— DOCUMENT SEGMENT —

****************************************

Interesting; I hadn’t thought of that. The cycles here are only in the documentation, though, not in the APIs themselves.
I think part of the confusion is that Eio.Fibre doesn’t define an OCaml fibre. The concept of a fibre is built in to the language. Rather, Eio.Fibre provides Eio operations for managing OCaml fibres. So Switch’s documentation is referring to the OCaml concept of fibres, rather than the Eio.Fibre API.
Promise only mentions Fibre in an example showing how you might use a promise to do something.
Out of interest, why do you say without the monadic part? Lwt’s current monadic interface covers promises which are intended to be fulfilled (or rejected) at some time in the future by a callback running in an event loop. This scheme could (I would have thought) equally well be implemented by having delimited continuations (suspended computations implemented by effects) restarted by a callback running in the event loop. To offload computations onto other cores there is already Lwt_domain.detach.

****************************************

— MATERIAL PROVIDED —
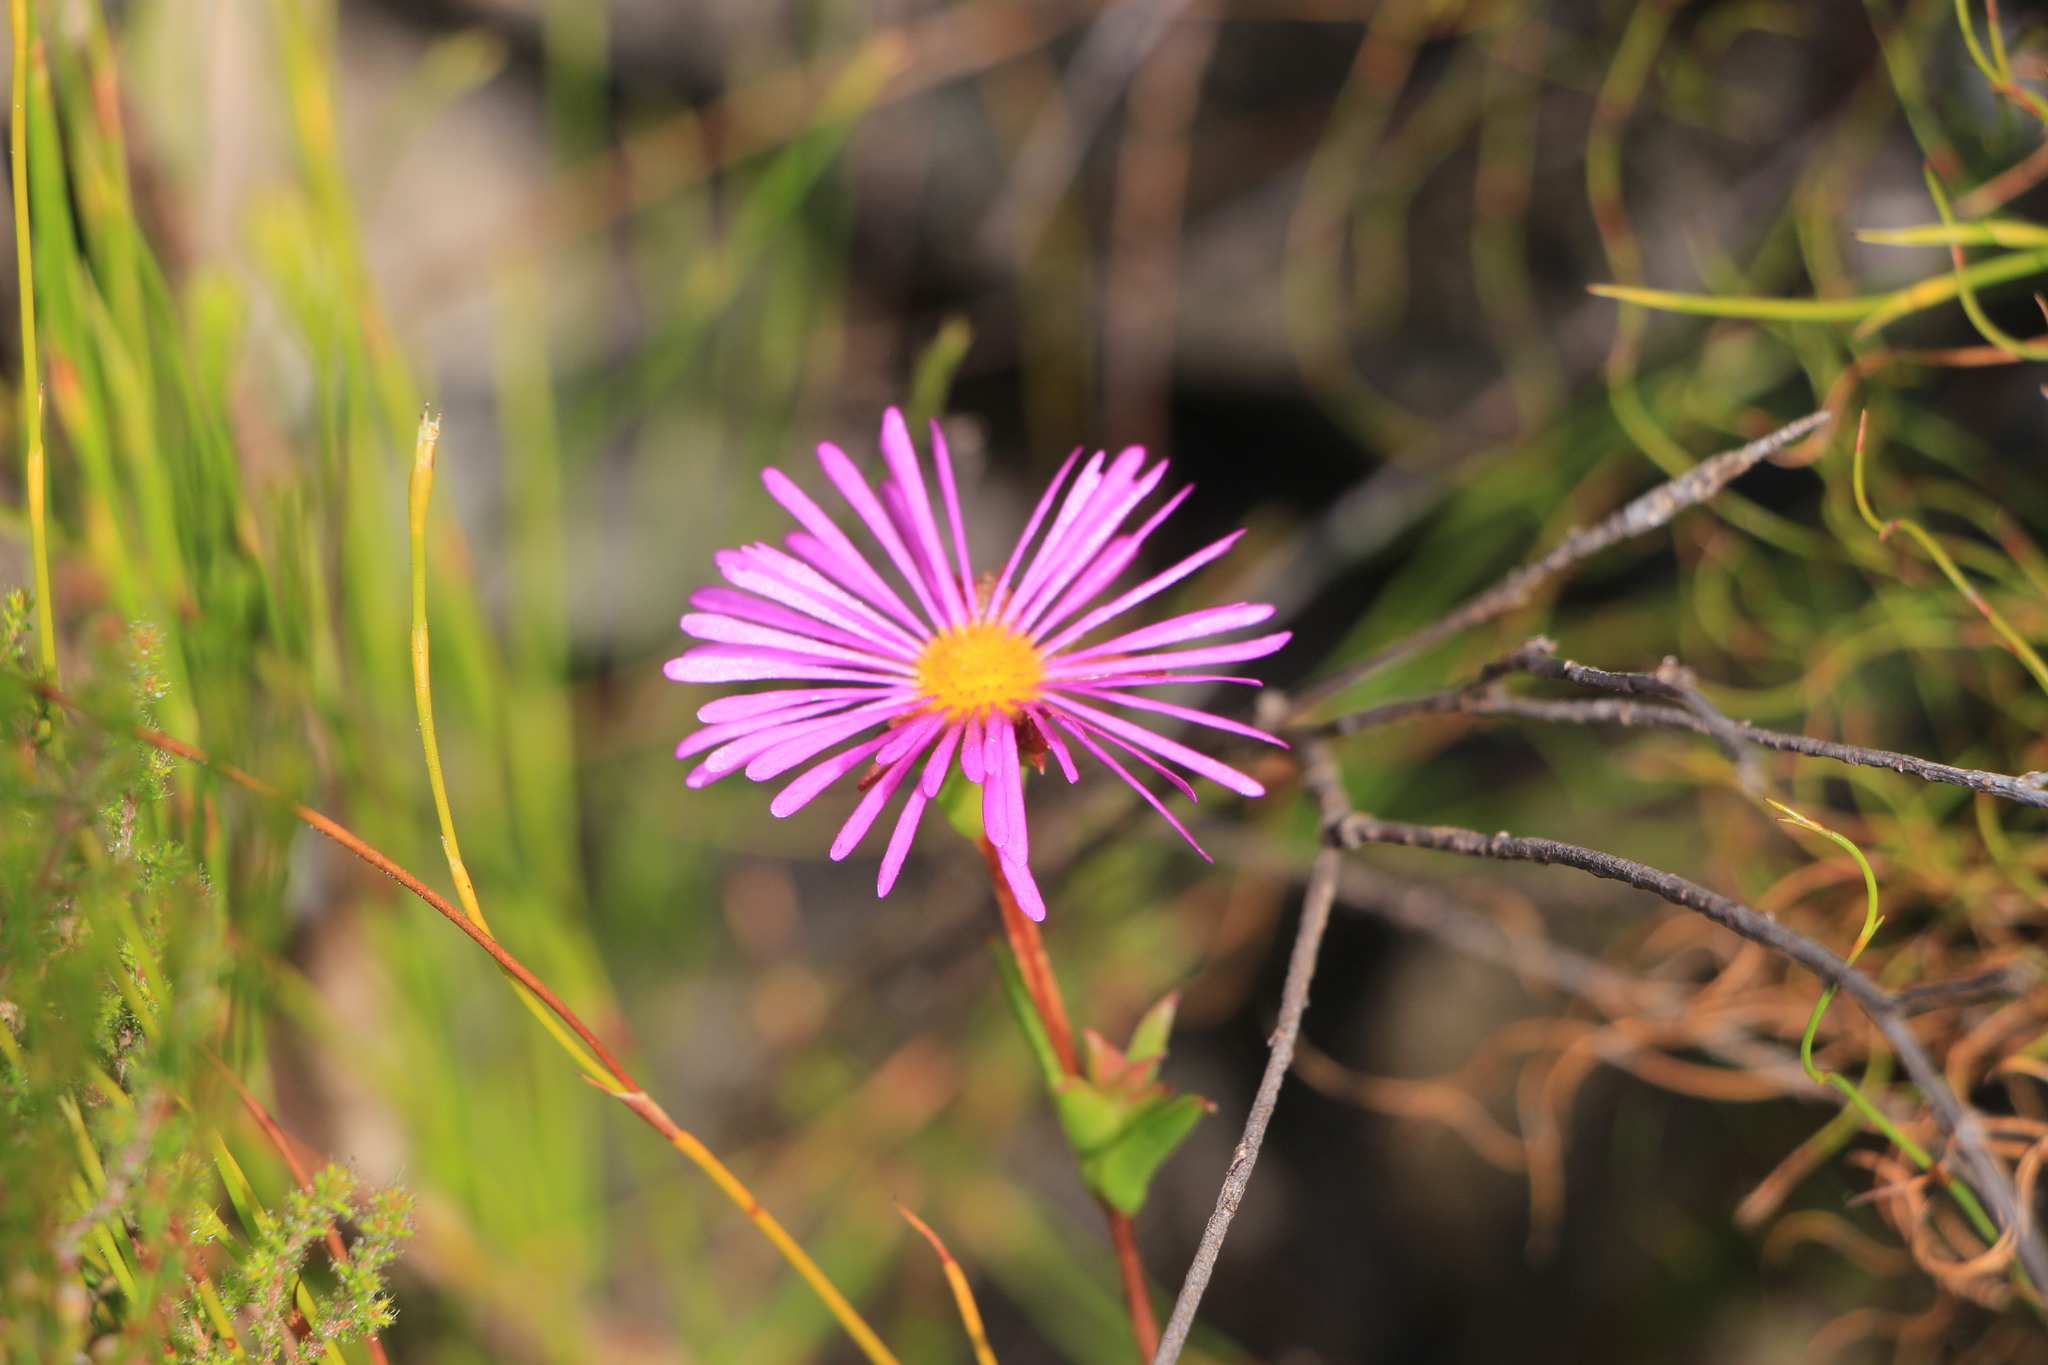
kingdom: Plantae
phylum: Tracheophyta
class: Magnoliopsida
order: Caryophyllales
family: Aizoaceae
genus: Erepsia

****************************************

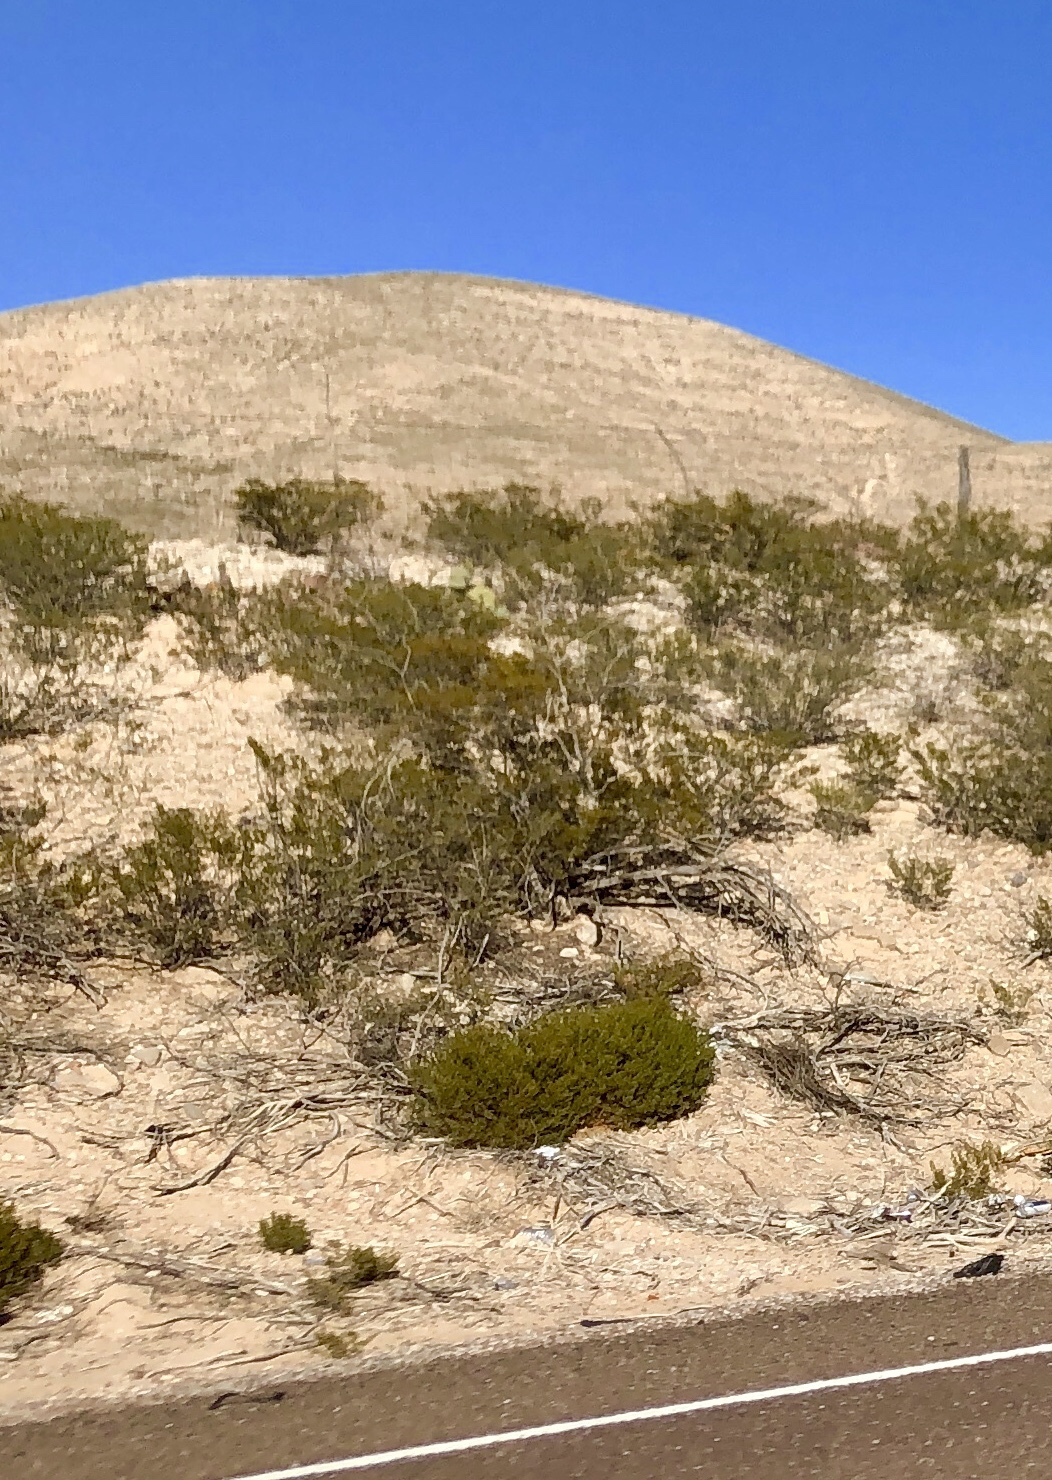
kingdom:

****************************************

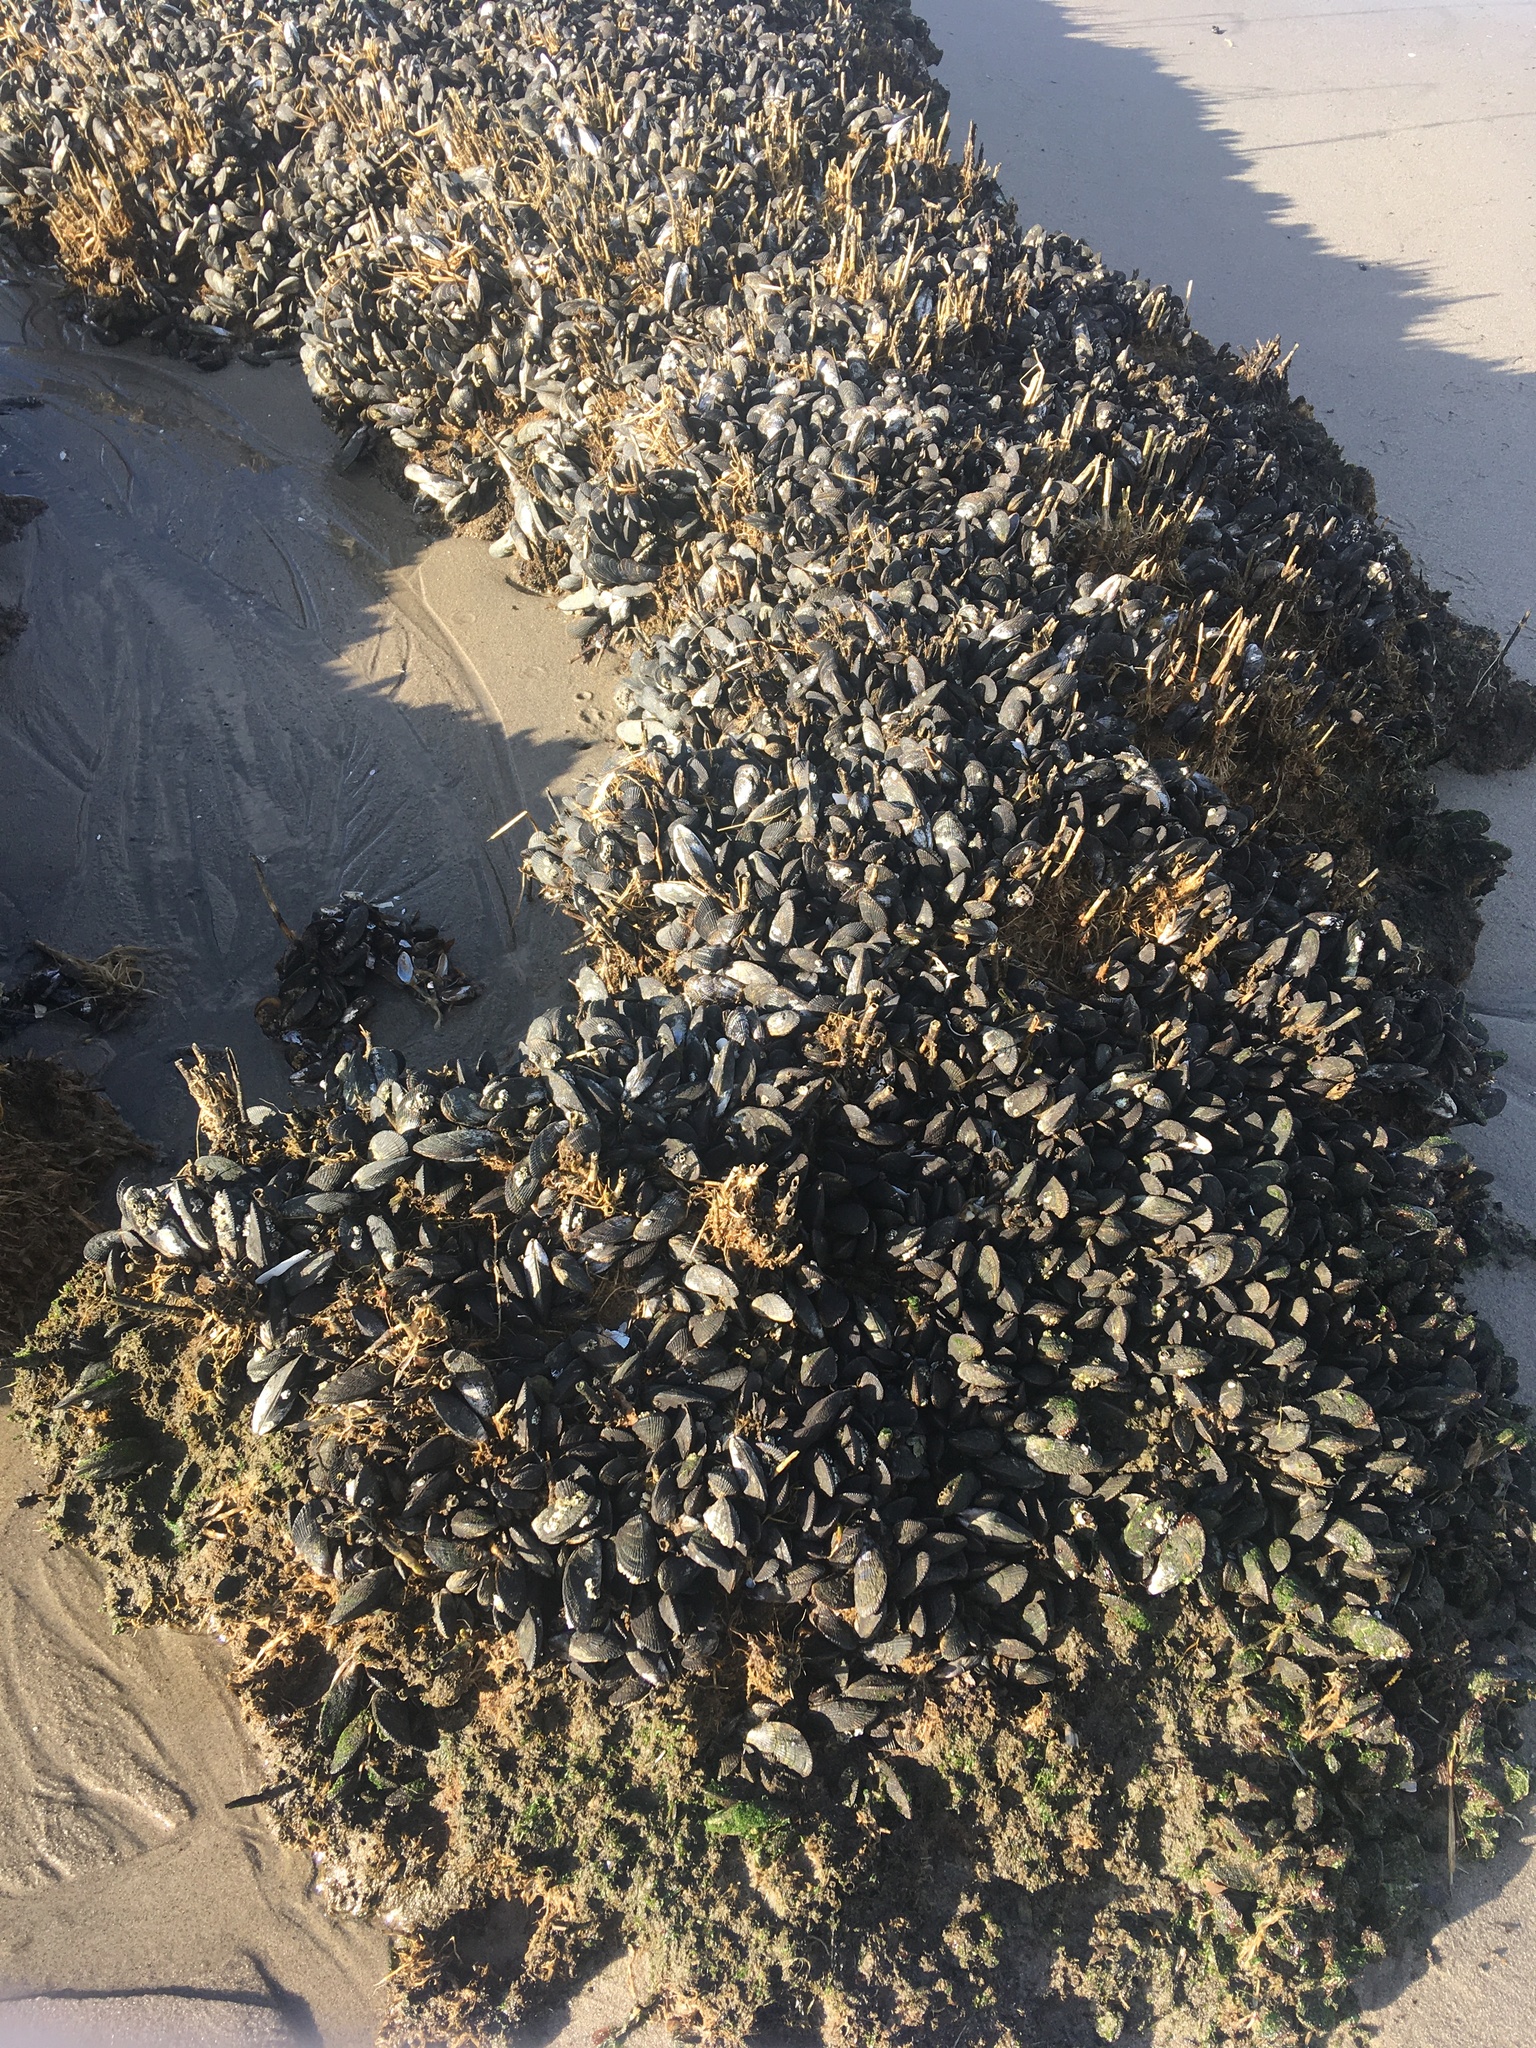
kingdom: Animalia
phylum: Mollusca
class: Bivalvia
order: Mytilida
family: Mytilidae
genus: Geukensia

****************************************

— REQUIREMENT 1 —
Retype the Eio thread from "I think part" to "the Eio.Fibre API.".
— REQUIREMENT 2 —
Summarize the Eio thread in two sentences.

— EXERCISE RESPONSE 1 —
I think part of the confusion is that Eio.Fibre doesn’t define an OCaml fibre. The concept of a fibre is built in to the language. Rather, Eio.Fibre provides Eio operations for managing OCaml fibres. So Switch’s documentation is referring to the OCaml concept of fibres, rather than the Eio.Fibre API.

— EXERCISE RESPONSE 2 —
The Eio thread explains that Eio.Fibre does not define an OCaml fibre, since fibres are built into the language, so Switch's documentation refers to the OCaml concept rather than the Eio.Fibre API. It also asks why the monadic part would be dropped, suggesting that Lwt's promises could equally be implemented with delimited continuations restarted by an event-loop callback, and noting that Lwt_domain.detach already offloads computations to other cores.